--- DOCUMENT EXTRACT Enclosed Below ---

Google-Disney Standoff Leaves Football Fans in the Dark
ABC and ESPN networks are off YouTubeTV for a second weekend.

CNBC (“CNBC Sport: As Disney and YouTube TV battle over carriage fees, it’s unclear who has the upper hand“):
YouTube TV subscribers know by now that all of Disney’s programming has been removed until the two sides reach a new carriage agreement. That means no ABC and no ESPN for about 10 million households until a new deal is struck.
The key sticking point here is the rate at which Disney charges YouTube TV for its networks – the most valuable of which is ESPN, which charges more for carriage (more than $10 a month per pay-TV subscriber) than any other network in the U.S.
Disney has successfully negotiated deals with the largest two U.S. pay TV providers – Comcast and Charter – and is offering YouTube TV terms commensurate with those deals, according to people familiar with the matter.
But YouTube TV wants better rates than the third-largest pay-TV provider would typically get, because YouTube TV is the only distributor of size that’s actually growing, according to people familiar with the talks between the companies, who asked not to speak publicly because the discussions are private. In other words, while YouTube TV may be No. 3 today, by the time a two- or three-year carriage agreement concludes, it could be No. 1, and it wants rates that reflect that.
Most of the frustration online seems to be directed at Disney, which sports fans think is being “greedy” in demanding more money while Google is trying to avoid passing higher costs to its subscribers. But live sports is the only content most viewers are willing to sit through commercials to watch, so it’s the most valuable commodity in streaming. As a result, sports leagues charge ever-and-ever higher rights fees to broadcasters. Naturally, those get passed along.

--- End of Enclosed DOCUMENT EXTRACT ---
--- INFORMATION SHOWN Enclosed Below ---

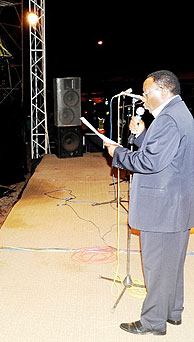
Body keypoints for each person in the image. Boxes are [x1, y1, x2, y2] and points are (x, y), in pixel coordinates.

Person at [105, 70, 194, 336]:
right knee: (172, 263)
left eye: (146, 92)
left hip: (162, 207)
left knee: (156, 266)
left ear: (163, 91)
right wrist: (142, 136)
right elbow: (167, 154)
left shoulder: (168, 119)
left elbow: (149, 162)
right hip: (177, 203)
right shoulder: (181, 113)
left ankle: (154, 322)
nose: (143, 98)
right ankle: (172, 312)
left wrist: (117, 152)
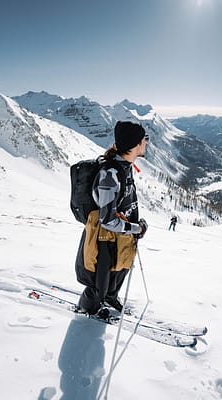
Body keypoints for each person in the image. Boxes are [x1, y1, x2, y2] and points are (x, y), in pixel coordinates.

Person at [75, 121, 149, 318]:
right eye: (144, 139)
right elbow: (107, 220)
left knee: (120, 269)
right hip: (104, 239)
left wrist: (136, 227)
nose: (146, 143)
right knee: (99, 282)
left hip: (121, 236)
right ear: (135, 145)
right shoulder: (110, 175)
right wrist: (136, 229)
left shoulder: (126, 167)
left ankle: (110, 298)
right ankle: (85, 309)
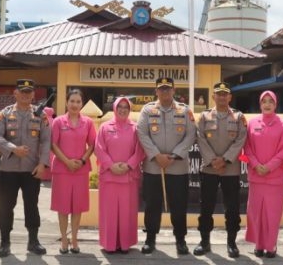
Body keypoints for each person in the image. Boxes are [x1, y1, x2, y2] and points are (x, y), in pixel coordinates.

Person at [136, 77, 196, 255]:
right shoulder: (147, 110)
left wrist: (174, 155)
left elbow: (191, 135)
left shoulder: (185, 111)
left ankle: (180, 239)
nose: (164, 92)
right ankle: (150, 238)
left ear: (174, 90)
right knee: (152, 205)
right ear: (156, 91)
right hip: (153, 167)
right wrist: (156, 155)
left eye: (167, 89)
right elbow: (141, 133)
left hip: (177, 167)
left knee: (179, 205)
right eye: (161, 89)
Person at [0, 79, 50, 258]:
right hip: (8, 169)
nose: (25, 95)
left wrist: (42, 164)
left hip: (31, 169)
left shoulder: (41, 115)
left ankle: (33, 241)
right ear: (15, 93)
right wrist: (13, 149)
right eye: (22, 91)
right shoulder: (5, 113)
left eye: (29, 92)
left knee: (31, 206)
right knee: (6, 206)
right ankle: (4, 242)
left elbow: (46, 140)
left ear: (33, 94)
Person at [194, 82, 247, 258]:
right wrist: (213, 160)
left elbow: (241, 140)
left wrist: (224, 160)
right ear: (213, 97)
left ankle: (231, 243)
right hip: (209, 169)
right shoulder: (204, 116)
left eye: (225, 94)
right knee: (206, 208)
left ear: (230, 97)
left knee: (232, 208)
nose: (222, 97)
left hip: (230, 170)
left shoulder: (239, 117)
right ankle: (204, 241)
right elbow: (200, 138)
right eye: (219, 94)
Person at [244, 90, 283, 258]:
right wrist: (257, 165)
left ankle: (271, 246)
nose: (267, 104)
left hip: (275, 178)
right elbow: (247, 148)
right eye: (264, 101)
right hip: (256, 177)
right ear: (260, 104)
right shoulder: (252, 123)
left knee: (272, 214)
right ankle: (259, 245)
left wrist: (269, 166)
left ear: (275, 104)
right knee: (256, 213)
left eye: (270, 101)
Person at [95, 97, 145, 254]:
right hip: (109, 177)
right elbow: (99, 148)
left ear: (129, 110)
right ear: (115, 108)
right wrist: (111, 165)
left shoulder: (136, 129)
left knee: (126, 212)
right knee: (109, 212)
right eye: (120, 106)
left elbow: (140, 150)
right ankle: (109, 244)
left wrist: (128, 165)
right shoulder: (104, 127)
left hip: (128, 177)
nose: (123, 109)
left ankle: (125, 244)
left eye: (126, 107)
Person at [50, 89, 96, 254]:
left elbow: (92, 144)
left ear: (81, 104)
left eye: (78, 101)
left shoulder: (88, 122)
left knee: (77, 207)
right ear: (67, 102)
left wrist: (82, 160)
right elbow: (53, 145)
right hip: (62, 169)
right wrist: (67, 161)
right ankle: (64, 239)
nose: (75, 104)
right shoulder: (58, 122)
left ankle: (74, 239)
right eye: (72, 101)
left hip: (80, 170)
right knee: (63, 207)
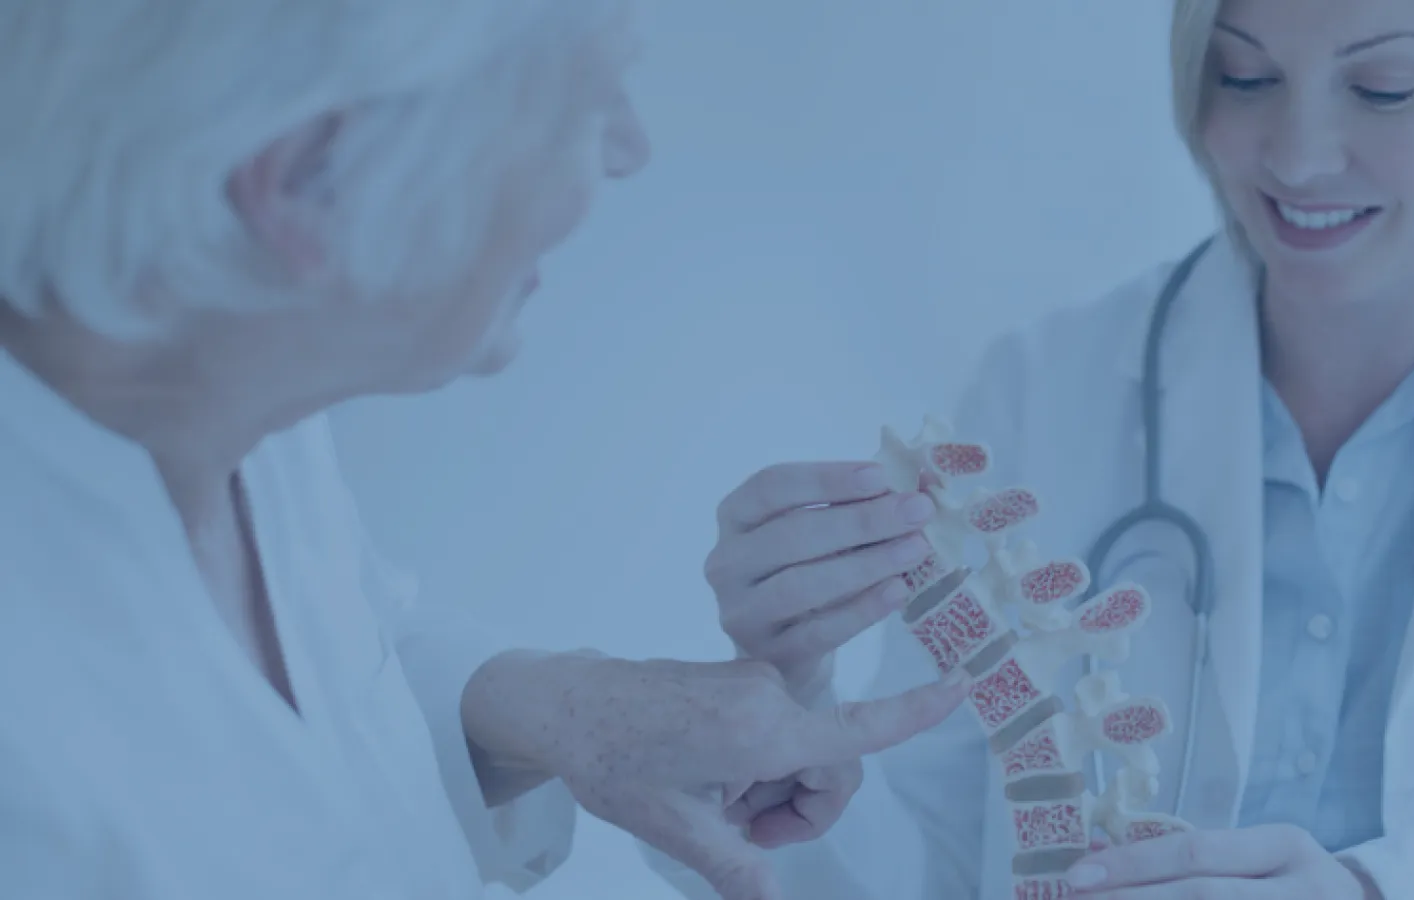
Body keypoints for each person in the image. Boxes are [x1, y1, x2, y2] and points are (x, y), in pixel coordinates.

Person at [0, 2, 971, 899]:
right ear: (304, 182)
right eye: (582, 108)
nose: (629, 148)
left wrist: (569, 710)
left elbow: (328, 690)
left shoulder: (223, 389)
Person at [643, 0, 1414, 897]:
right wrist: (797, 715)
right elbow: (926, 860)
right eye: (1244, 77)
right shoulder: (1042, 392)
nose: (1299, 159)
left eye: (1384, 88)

--- End of Enclosed INFORMATION SHOWN ---
--- INFORMATION SHOWN Enclosed Below ---

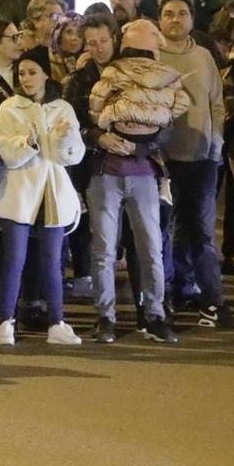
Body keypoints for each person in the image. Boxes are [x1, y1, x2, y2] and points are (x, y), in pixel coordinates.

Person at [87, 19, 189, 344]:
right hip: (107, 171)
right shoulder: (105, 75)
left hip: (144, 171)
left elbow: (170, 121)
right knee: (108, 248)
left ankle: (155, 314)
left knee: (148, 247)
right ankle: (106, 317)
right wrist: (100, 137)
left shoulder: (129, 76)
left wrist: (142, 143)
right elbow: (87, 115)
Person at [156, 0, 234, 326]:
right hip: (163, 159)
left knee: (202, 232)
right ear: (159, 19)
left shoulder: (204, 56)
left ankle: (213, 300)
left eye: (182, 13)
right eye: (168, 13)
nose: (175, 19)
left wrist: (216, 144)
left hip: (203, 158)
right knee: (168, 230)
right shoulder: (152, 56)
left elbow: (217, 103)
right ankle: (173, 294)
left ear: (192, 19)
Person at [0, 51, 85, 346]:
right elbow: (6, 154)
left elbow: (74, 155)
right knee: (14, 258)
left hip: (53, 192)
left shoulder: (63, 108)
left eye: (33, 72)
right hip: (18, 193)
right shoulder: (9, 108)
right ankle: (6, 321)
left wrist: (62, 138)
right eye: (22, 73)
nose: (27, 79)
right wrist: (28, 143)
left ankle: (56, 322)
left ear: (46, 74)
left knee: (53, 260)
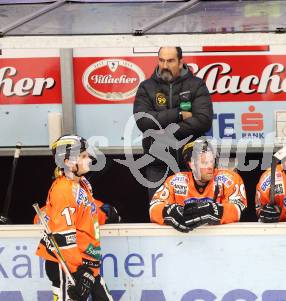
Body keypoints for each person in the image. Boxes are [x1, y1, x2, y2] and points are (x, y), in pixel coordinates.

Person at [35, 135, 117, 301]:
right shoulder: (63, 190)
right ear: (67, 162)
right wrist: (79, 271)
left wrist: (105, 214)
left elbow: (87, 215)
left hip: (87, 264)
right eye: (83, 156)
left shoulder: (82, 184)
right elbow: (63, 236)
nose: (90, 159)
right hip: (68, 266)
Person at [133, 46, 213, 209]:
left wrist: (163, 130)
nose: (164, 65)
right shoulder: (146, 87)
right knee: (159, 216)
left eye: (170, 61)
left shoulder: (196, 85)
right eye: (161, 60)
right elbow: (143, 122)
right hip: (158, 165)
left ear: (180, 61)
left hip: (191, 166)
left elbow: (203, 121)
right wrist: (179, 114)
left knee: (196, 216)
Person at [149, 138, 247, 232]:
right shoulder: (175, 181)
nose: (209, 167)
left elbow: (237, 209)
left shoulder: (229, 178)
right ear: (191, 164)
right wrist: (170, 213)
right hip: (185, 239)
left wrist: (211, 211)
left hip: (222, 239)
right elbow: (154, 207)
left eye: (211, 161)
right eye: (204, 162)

--- End of Enclosed INFORMATION SHOWN ---

_TASK DIRECTIONS:_ Copy out the whole article above about the Disney and YouTube TV carriage fee dispute, word for word.

_TASK ANSWER:_
Google-Disney Standoff Leaves Football Fans in the Dark
ABC and ESPN networks are off YouTubeTV for a second weekend.

CNBC (“CNBC Sport: As Disney and YouTube TV battle over carriage fees, it’s unclear who has the upper hand“):
YouTube TV subscribers know by now that all of Disney’s programming has been removed until the two sides reach a new carriage agreement. That means no ABC and no ESPN for about 10 million households until a new deal is struck.
The key sticking point here is the rate at which Disney charges YouTube TV for its networks – the most valuable of which is ESPN, which charges more for carriage (more than $10 a month per pay-TV subscriber) than any other network in the U.S.
Disney has successfully negotiated deals with the largest two U.S. pay TV providers – Comcast and Charter – and is offering YouTube TV terms commensurate with those deals, according to people familiar with the matter.
But YouTube TV wants better rates than the third-largest pay-TV provider would typically get, because YouTube TV is the only distributor of size that’s actually growing, according to people familiar with the talks between the companies, who asked not to speak publicly because the discussions are private. In other words, while YouTube TV may be No. 3 today, by the time a two- or three-year carriage agreement concludes, it could be No. 1, and it wants rates that reflect that.
Most of the frustration online seems to be directed at Disney, which sports fans think is being “greedy” in demanding more money while Google is trying to avoid passing higher costs to its subscribers. But live sports is the only content most viewers are willing to sit through commercials to watch, so it’s the most valuable commodity in streaming. As a result, sports leagues charge ever-and-ever higher rights fees to broadcasters. Naturally, those get passed along.